__演習本文__.
___

従来より、複数の変速段を有する変速機と、車両の動力源の駆動出力軸と前記変速機の入力軸との間に介装されたクラッチと、を備え、前記変速機及び前記クラッチをアクチュエータで制御する、車両の動力伝達制御装置が広く知られている(例えば、特許文献1、2を参照)。
上記文献に記載された装置の変速機では、各変速段について、互いに常時噛合する固定ギヤ及び遊転ギヤが備えられる。加えて、各遊転ギヤをその遊転ギヤが設けられた対応軸に対して相対回転不能に固定するための、対応軸のハブに嵌合する軸方向に移動可能な複数のスリーブが備えられる。複数の変速段のうちの1つの変速段に対応するスリーブがその変速段の遊転ギヤと係合する位置(係合位置)にあり、且つ、残りのスリーブが対応する遊転ギヤと係合しない位置(中立位置)にある状態において、その変速段が実現される。
従来は、「実現される変速段」を高速側に変更する変速作動(以下、「シフトアップ」と呼ぶ)、及び、「実現される変速段」を低速側に変更する変速作動(以下、「シフトダウン」と呼ぶ)を行う度に、クラッチを一時的に分断状態に調整していた。しかしながら、この構成では、クラッチが分断状態に調整されている間に亘って、動力源の駆動トルクの駆動輪への伝達が途切れてしまう、という問題が発生し得る。
これに対し、上記文献に記載された装置では、「シフトアップ」を実行する際、クラッチを接合状態に維持しながら、変速前の変速段に対応するスリーブが「係合位置」から「中立位置」に向けて駆動されるとともに変速後の変速段に対応するスリーブが「中立位置」から「係合位置」に向けて駆動される。この結果、シフトアップが瞬時に実行され得る。この結果、駆動源の加速方向の駆動トルクを途切れなく駆動輪に伝達しながら(所謂「シームレス」の)シフトアップを達成することができる。
しかしながら、上記のように瞬時にシフトアップが実行されるその瞬間において、所謂「二重噛合状態」が作り出される。この「二重噛合状態」が作り出される瞬間には、互いに噛合う歯面同士が激しく衝突する。この結果、衝撃波が発生し易い。この衝撃波は、過大な音及び振動の発生原因となり、従って、車両の乗員を不快に感じさせる原因の一つとなっている。

___

__作業指示 1__. 一覧のうち、「left elbow: (550, 413, 5)」を含む行から一覧の最後の行までを、両端の行も含めてそのまま書き写す。画像は解答に入れない。

___

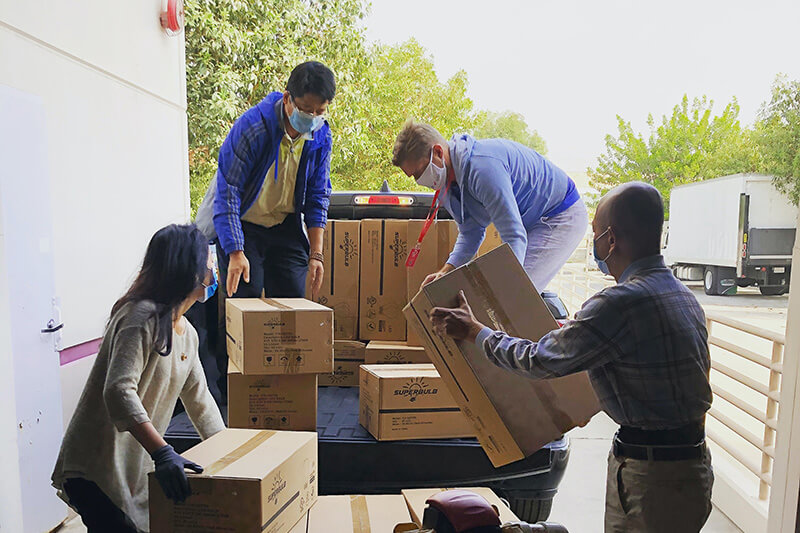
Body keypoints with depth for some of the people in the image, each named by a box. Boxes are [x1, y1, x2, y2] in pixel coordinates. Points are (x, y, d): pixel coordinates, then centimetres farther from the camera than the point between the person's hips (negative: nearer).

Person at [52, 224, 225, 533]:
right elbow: (119, 391, -33)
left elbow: (200, 403, 14)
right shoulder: (144, 316, -21)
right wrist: (163, 454, -39)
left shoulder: (187, 333, 8)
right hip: (96, 470, -9)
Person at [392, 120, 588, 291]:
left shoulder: (483, 166, -33)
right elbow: (471, 233, 4)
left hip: (563, 217, -9)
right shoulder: (446, 179, -3)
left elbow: (514, 236, -35)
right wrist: (446, 270, -11)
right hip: (532, 221, 9)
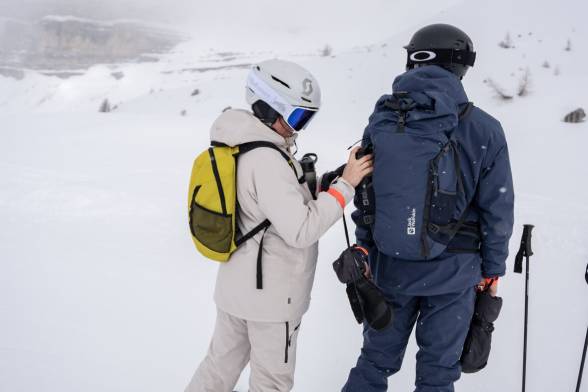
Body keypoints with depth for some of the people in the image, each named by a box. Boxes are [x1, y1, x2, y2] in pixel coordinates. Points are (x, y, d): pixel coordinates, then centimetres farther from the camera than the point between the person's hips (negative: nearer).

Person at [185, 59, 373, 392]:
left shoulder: (240, 145, 3)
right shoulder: (267, 160, -26)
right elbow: (300, 231, -26)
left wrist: (317, 189, 2)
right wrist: (345, 185, -20)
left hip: (236, 282, 8)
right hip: (270, 292, -8)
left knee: (223, 361, 24)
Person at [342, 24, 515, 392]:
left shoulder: (381, 121, -5)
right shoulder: (484, 130, -12)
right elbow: (497, 210, -7)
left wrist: (364, 250, 13)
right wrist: (492, 270, 6)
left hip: (389, 265, 3)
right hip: (452, 269, -2)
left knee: (376, 359, 19)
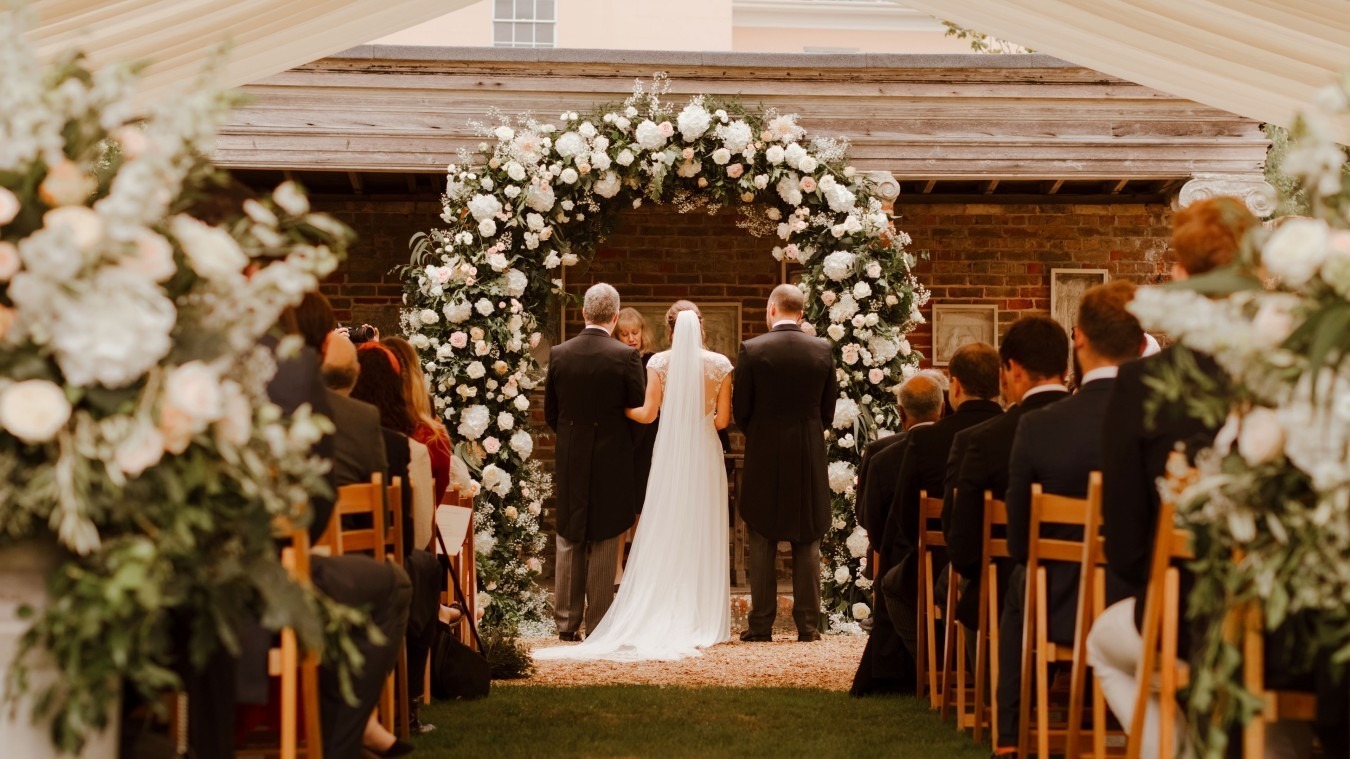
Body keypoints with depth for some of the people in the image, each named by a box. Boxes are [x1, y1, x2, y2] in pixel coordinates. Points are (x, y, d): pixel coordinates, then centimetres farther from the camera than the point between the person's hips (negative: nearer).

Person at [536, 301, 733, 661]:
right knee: (703, 534, 5)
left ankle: (664, 620, 6)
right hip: (705, 454, 0)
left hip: (669, 452, 0)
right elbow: (722, 419, -1)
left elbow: (648, 414, -6)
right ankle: (703, 620, 5)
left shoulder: (659, 362, -3)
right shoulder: (720, 364, -2)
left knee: (665, 535, 6)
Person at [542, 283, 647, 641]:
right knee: (604, 544, 5)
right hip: (612, 461, -3)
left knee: (569, 543, 12)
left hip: (570, 462, 3)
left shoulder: (559, 354, -2)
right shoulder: (626, 356, -12)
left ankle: (567, 622, 15)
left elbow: (550, 413, 5)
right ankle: (598, 624, 7)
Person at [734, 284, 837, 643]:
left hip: (764, 455, -2)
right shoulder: (823, 350, -1)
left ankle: (761, 624, 7)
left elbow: (740, 408, -3)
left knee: (762, 544, 5)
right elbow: (828, 408, 5)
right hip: (810, 456, 2)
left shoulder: (752, 349, -8)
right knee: (807, 544, 8)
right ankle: (808, 624, 8)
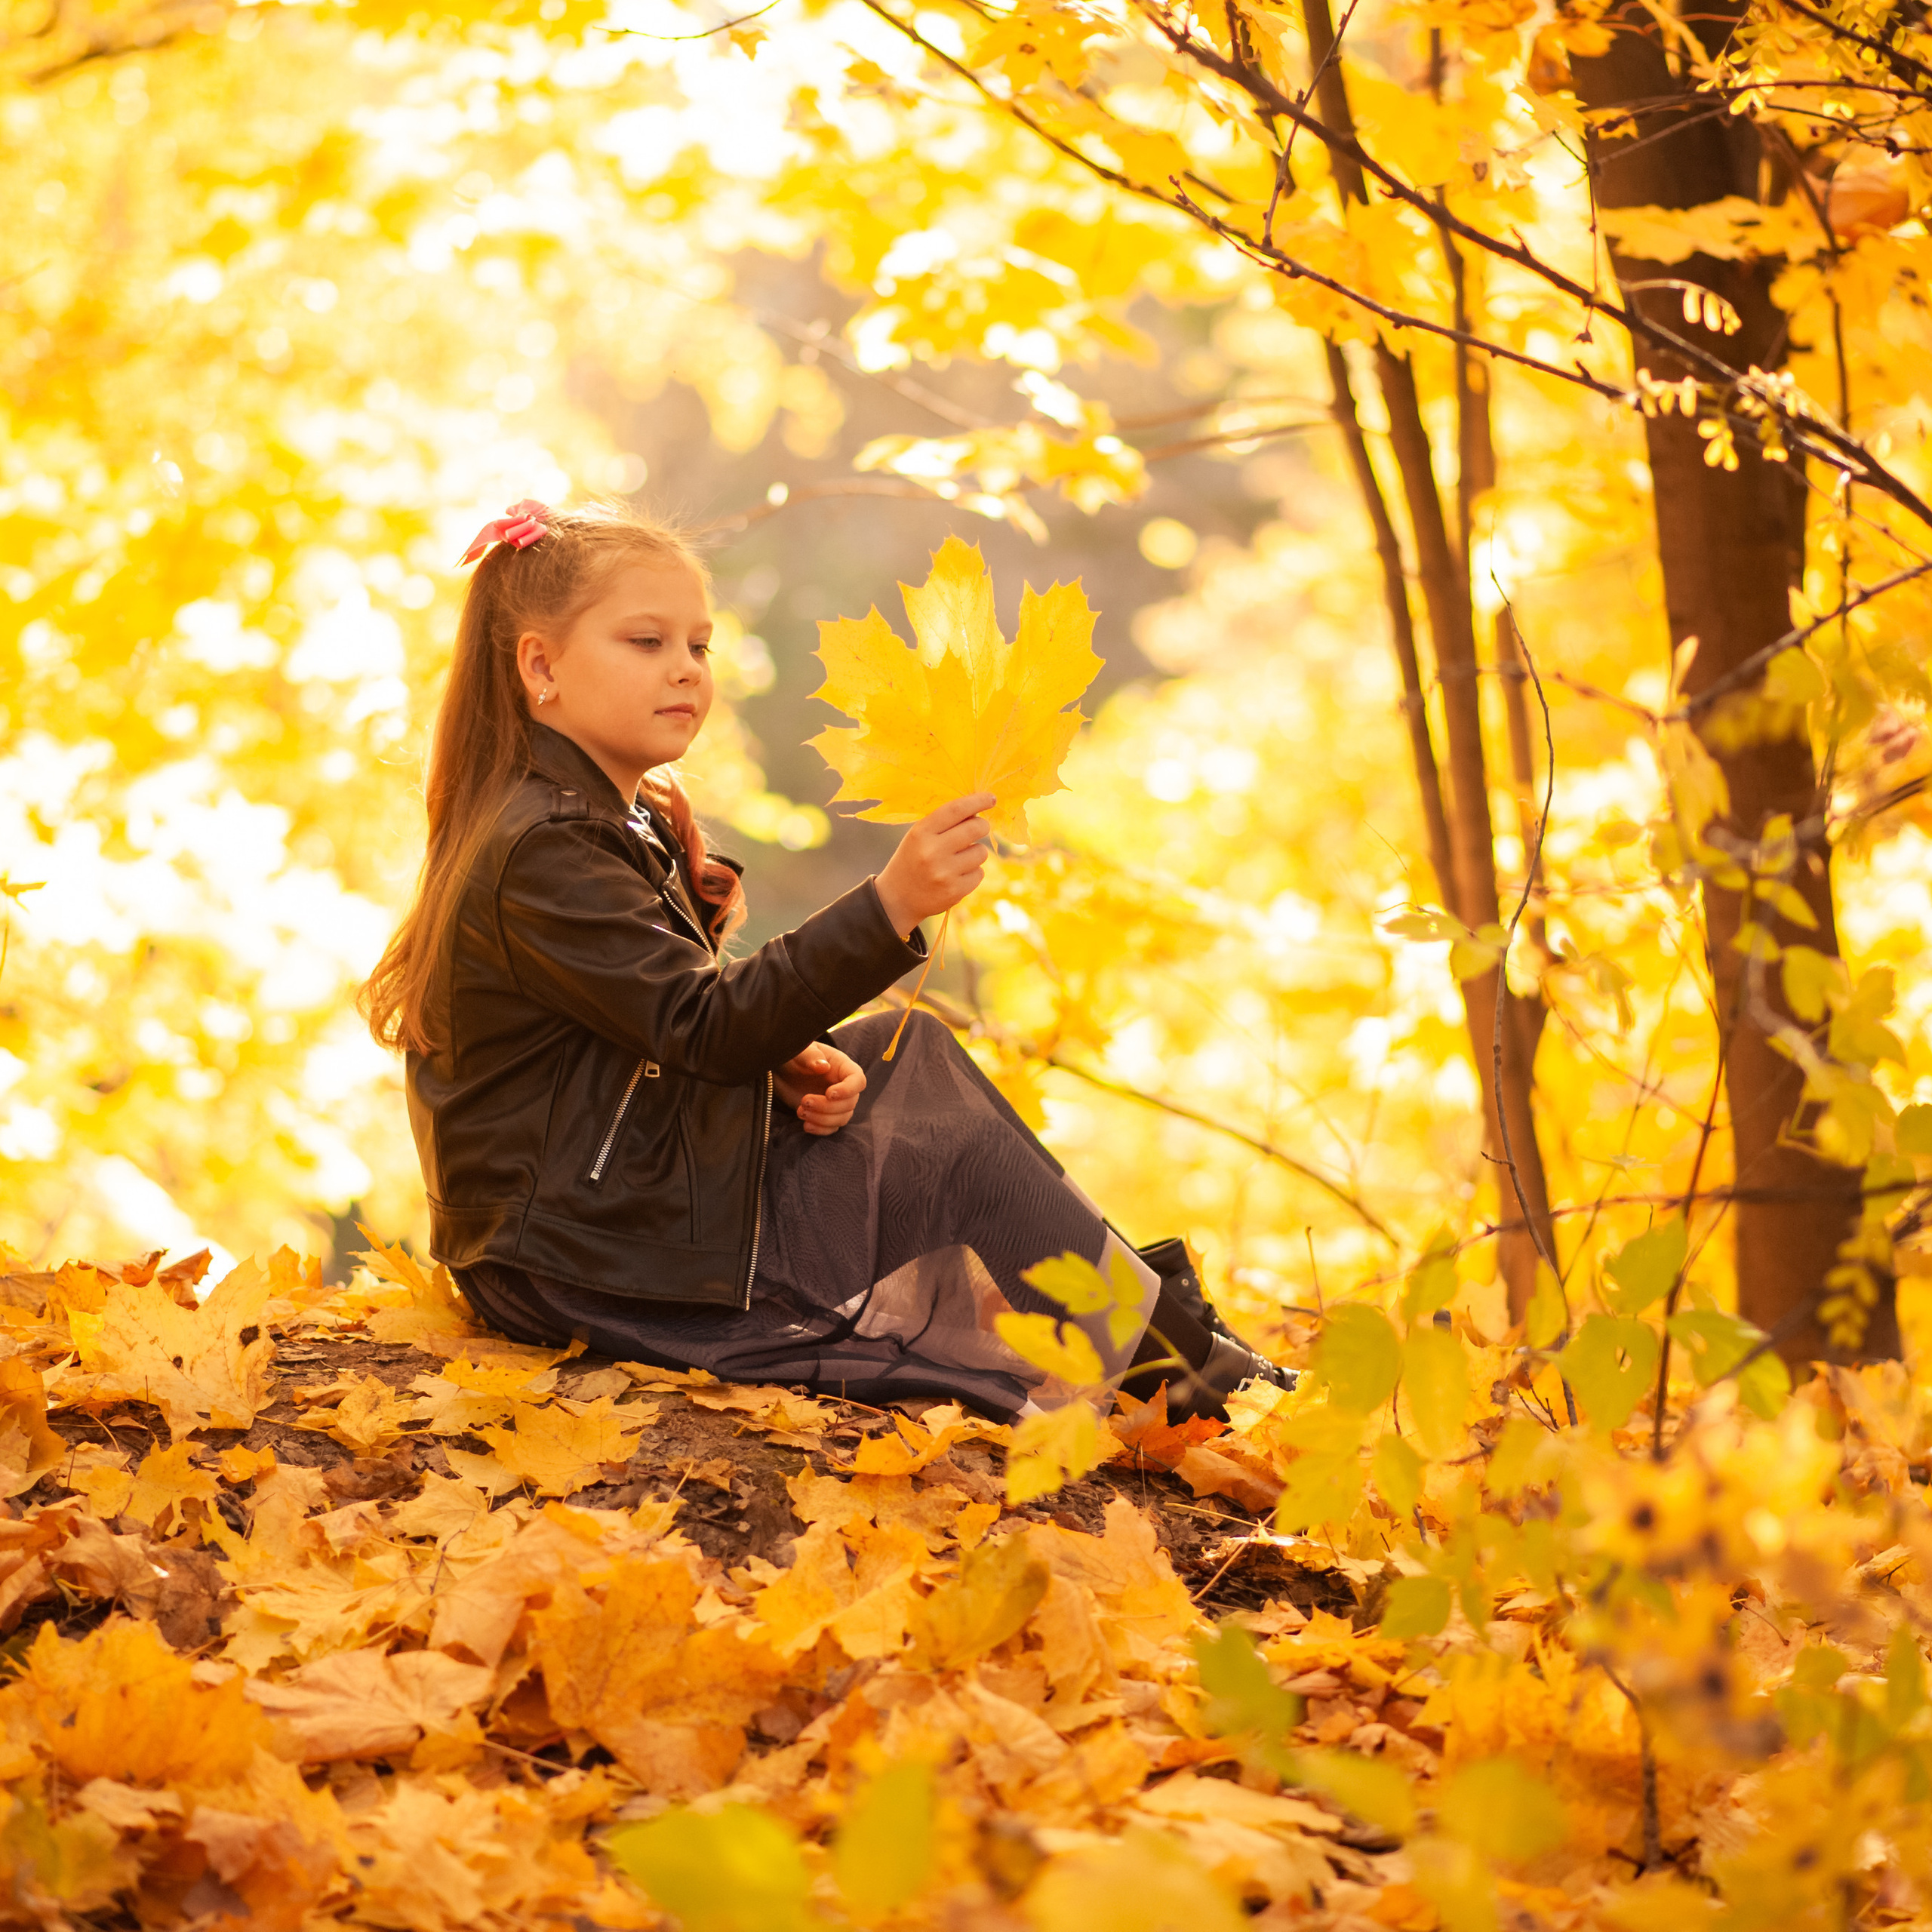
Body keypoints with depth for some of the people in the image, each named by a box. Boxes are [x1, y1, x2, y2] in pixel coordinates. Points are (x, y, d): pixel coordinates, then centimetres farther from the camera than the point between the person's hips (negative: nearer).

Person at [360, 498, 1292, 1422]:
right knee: (958, 1158, -10)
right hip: (592, 1264, -11)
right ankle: (1173, 1354, 6)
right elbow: (706, 1025, -30)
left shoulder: (633, 823, 13)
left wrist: (789, 1062, -4)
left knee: (912, 1053, 12)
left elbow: (684, 1031, 18)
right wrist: (891, 904, -38)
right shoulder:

___

__作業指示 2__. 動力伝達制御装置についての本文から、「これに対し、上記文献に記載さ」から「ップを達成することができる。」までを、両端も含めて一字も変えずに示す。

__解答 1__.
left elbow: (550, 413, 5)
right ankle: (598, 624, 7)
Person at [734, 284, 837, 643]:
left hip: (764, 455, -2)
right shoulder: (823, 350, -1)
left ankle: (761, 624, 7)
left elbow: (740, 408, -3)
left knee: (762, 544, 5)
right elbow: (828, 408, 5)
right hip: (810, 456, 2)
left shoulder: (752, 349, -8)
right knee: (807, 544, 8)
right ankle: (808, 624, 8)
Body keypoints with depth for some of the people in the image, each named by a box. Boxes are [x1, y1, x2, y2] in pixel coordinates. Points are (x, y, d): pixel coordinates, then centimetres farther from the camera than the point between the person's hips (negative: nearer).

Person at [360, 498, 1292, 1422]:
right knee: (958, 1158, -10)
right hip: (592, 1264, -11)
right ankle: (1173, 1354, 6)
right elbow: (706, 1025, -30)
left shoulder: (633, 823, 13)
left wrist: (789, 1062, -4)
left knee: (912, 1053, 12)
left elbow: (684, 1031, 18)
right wrist: (891, 904, -38)
right shoulder:

__解答 2__.
これに対し、上記文献に記載された装置では、「シフトアップ」を実行する際、クラッチを接合状態に維持しながら、変速前の変速段に対応するスリーブが「係合位置」から「中立位置」に向けて駆動されるとともに変速後の変速段に対応するスリーブが「中立位置」から「係合位置」に向けて駆動される。この結果、シフトアップが瞬時に実行され得る。この結果、駆動源の加速方向の駆動トルクを途切れなく駆動輪に伝達しながら(所謂「シームレス」の)シフトアップを達成することができる。